Cassandra has a masterless peer-peer architecture. Each node receives a different set of rows and, therefore, there are no identical nodes in a cluster, which means data files will look different, as shown in the following figure. Since different combination of rows are stored in Cassandra data files, each data file will be hardly identical even at the chunk level.
Cassandra data files are compressed with 64KB-sized chunks regardless of row boundaries. If you know enough about deduplication algorithms, you can easily understand why Cassandra data files cannot be easily deduplicated.

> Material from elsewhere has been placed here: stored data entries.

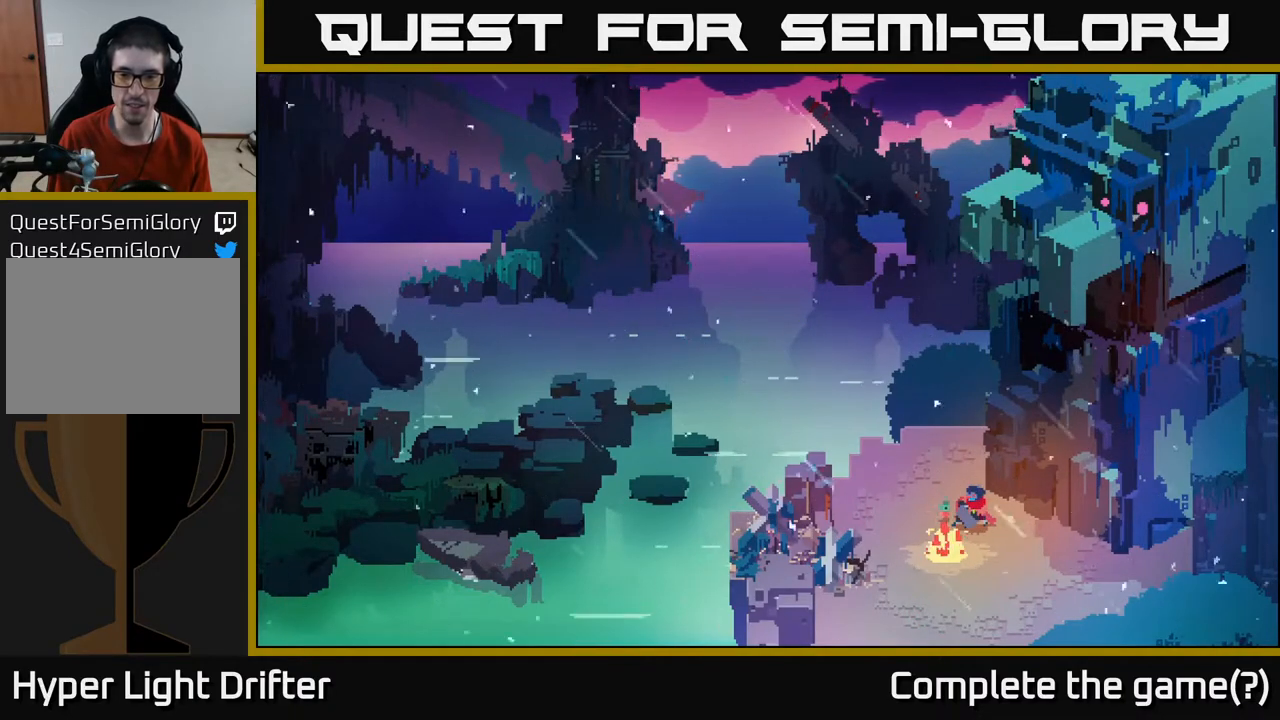
{"buttons": [], "left_stick": "up", "right_stick": "center", "events": [[67, "DPAD_DOWN", "up"], [383, "left_stick", "up"]]}
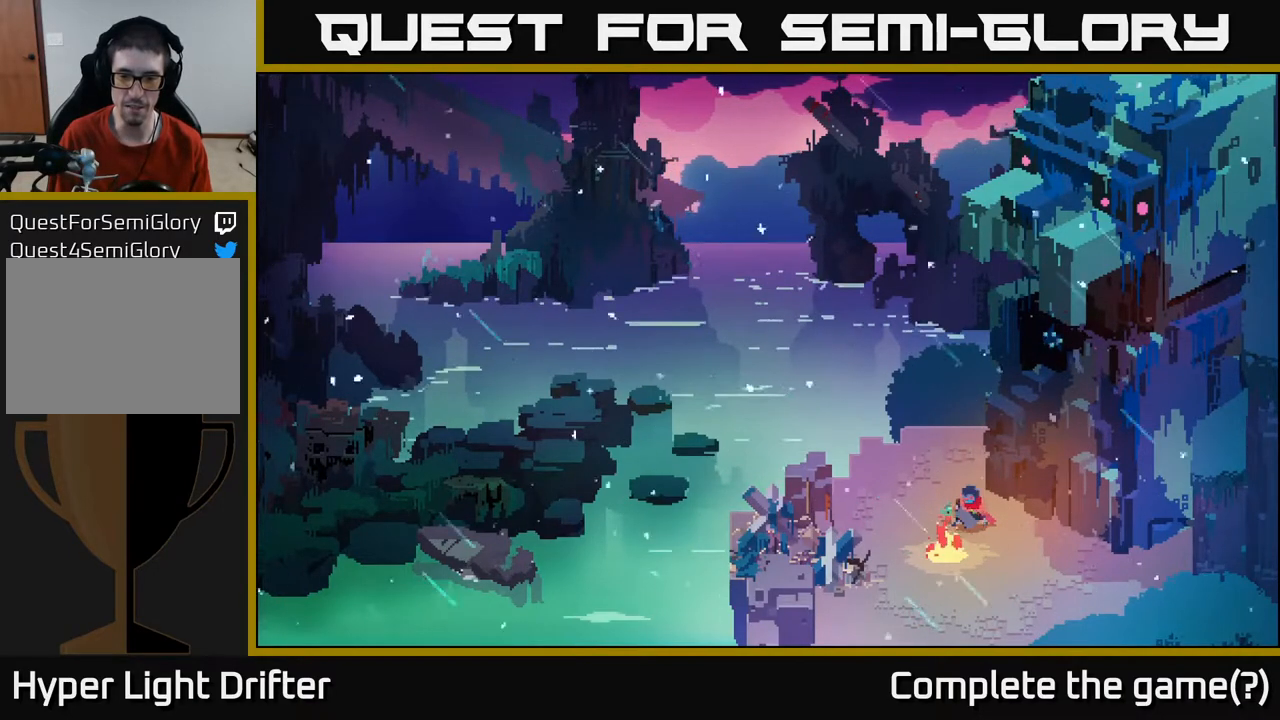
{"buttons": [], "left_stick": "right", "right_stick": "center", "events": [[83, "left_stick", "center"], [367, "left_stick", "right"]]}
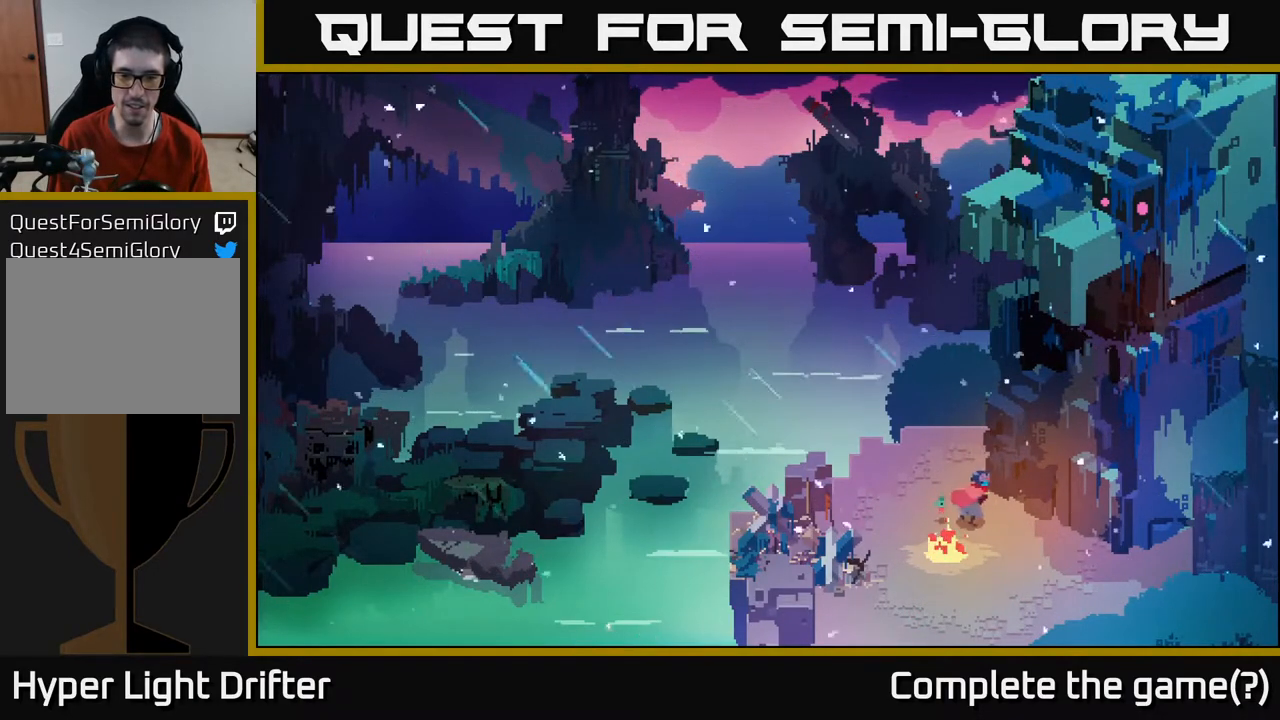
{"buttons": [], "left_stick": "center", "right_stick": "center", "events": [[83, "left_stick", "center"], [267, "START", "down"], [433, "START", "up"]]}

Fixed-length, chunk-based deduplication will not work because of the chunk alignment, and variable-length chunk-based deduplication will not work because of compression.

Cassandra’s compaction and small record size are other reasons why the existing block- or file-level deduplication solutions will not work for Cassandra backup files. Compaction is an independent operation that merges multiple database files into a new data file; small-sized records can be hardly deduplicated with bigger-sized chunk.